Task prompt
From the text on neurodiversity below, list every specific neurodivergent condition it names.

Post-pandemic I have definitely noticed a tangible shift in consciousness - we're realizing that neurotypical society is actually problematic for us and that it isn't going to go down without a fight so we neurodivergent humans are creating the changes we need ourselves because we already know that living-learning, and working in a more neurodivergent way actually benefits everyone, not just us. A good example is the education system and neurodivergent parenting/caregiving journeys. The vast majority of decisions that are made on behalf of and that will affect neurodivergent humans are still being made by neurotypical professionals. The future is neurodiverse and the simplest way to achieve a more neurodiverse future is to give neurodivergent humans more power. Realistic representation plays an integral part in this process. I believe that what is better for neurodivergent humans is actually better for neurotypical society too and the research backs this up. I am very excited about the impact that neurodiversity is going to have regarding the future of business - we are only just scratching the surface.
How has being Neurodivergent shaped the direction of your career?
I am 50 this year - 2023 - I was diagnosed in 2021 so this is a relatively new journey for me and it definitely feels like everything finally makes sense. I have made so many mistakes that could have been understood had my neurodiversity been identified sooner. Now that I can identify my ADHD traits, autistic traits, and my dyscalculia I am afforded the gift of not only being able to understand my own brain but the ability to communicate what I might do differently and why that is to the people around me. This has been the biggest shift for me, developing self-awareness is the key point that I work on with clients and my 11-year-old who is autistic/ADHD/OCD. I am very open about my ND traits to normalize, increase awareness and break down stereotypes with the hope that the next-gen can better advocate for themselves & each other, and avoid that yucky guilt and shame.

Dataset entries
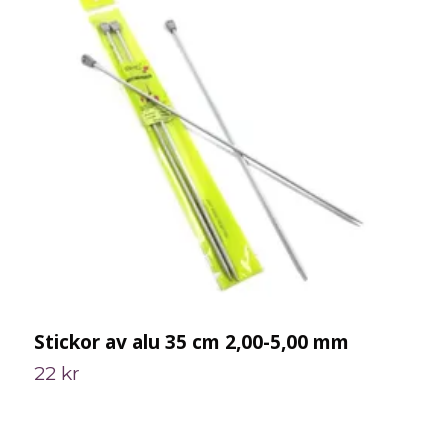
Stickor av alu 35 cm 2,00-5,00 mm
S
22 kr
1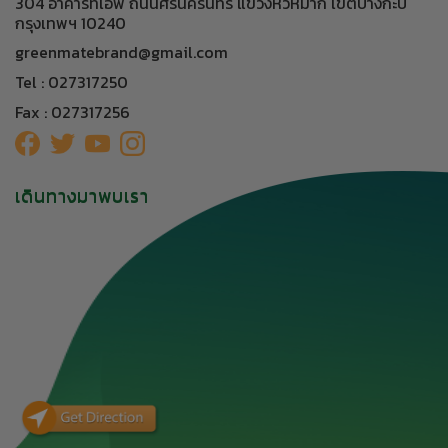
304 อาคารทีเอฟ ถนนศรีนครินทร์ แขวงหัวหมาก เขตบางกะปิ
กรุงเทพฯ 10240
greenmatebrand@gmail.com
Tel : 027317250
Fax : 027317256
เดินทางมาพบเรา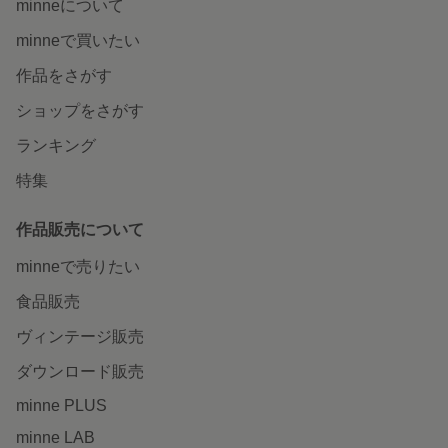
minneについて
minneで買いたい
作品をさがす
ショップをさがす
ランキング
特集
作品販売について
minneで売りたい
食品販売
ヴィンテージ販売
ダウンロード販売
minne PLUS
minne LAB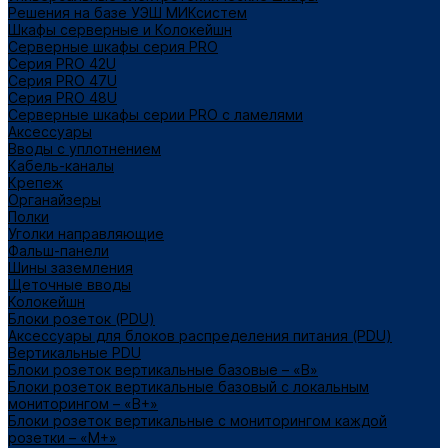
Решения на базе УЭШ МИКсистем
Шкафы серверные и Колокейшн
Серверные шкафы серия PRO
Серия PRO 42U
Серия PRO 47U
Серия PRO 48U
Серверные шкафы серии PRO с ламелями
Аксессуары
Вводы с уплотнением
Кабель-каналы
Крепеж
Органайзеры
Полки
Уголки направляющие
Фальш-панели
Шины заземления
Щеточные вводы
Колокейшн
Блоки розеток (PDU)
Аксессуары для блоков распределения питания (PDU)
Вертикальные PDU
Блоки розеток вертикальные базовые – «В»
Блоки розеток вертикальные базовый с локальным
мониторингом – «В+»
Блоки розеток вертикальные с мониторингом каждой
розетки – «М+»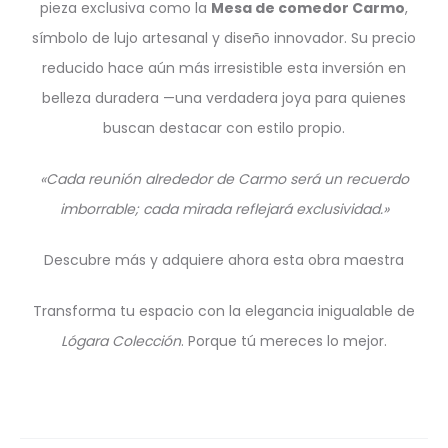
pieza exclusiva como la
Mesa de comedor Carmo
,
símbolo de lujo artesanal y diseño innovador. Su precio
reducido hace aún más irresistible esta inversión en
belleza duradera —una verdadera joya para quienes
buscan destacar con estilo propio.
«Cada reunión alrededor de Carmo será un recuerdo
imborrable; cada mirada reflejará exclusividad.»
Descubre más y adquiere ahora esta obra maestra
Transforma tu espacio con la elegancia inigualable de
Lógara Colección
. Porque tú mereces lo mejor.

Task answer
ADHD
Autism (autistic)
Dyscalculia
OCD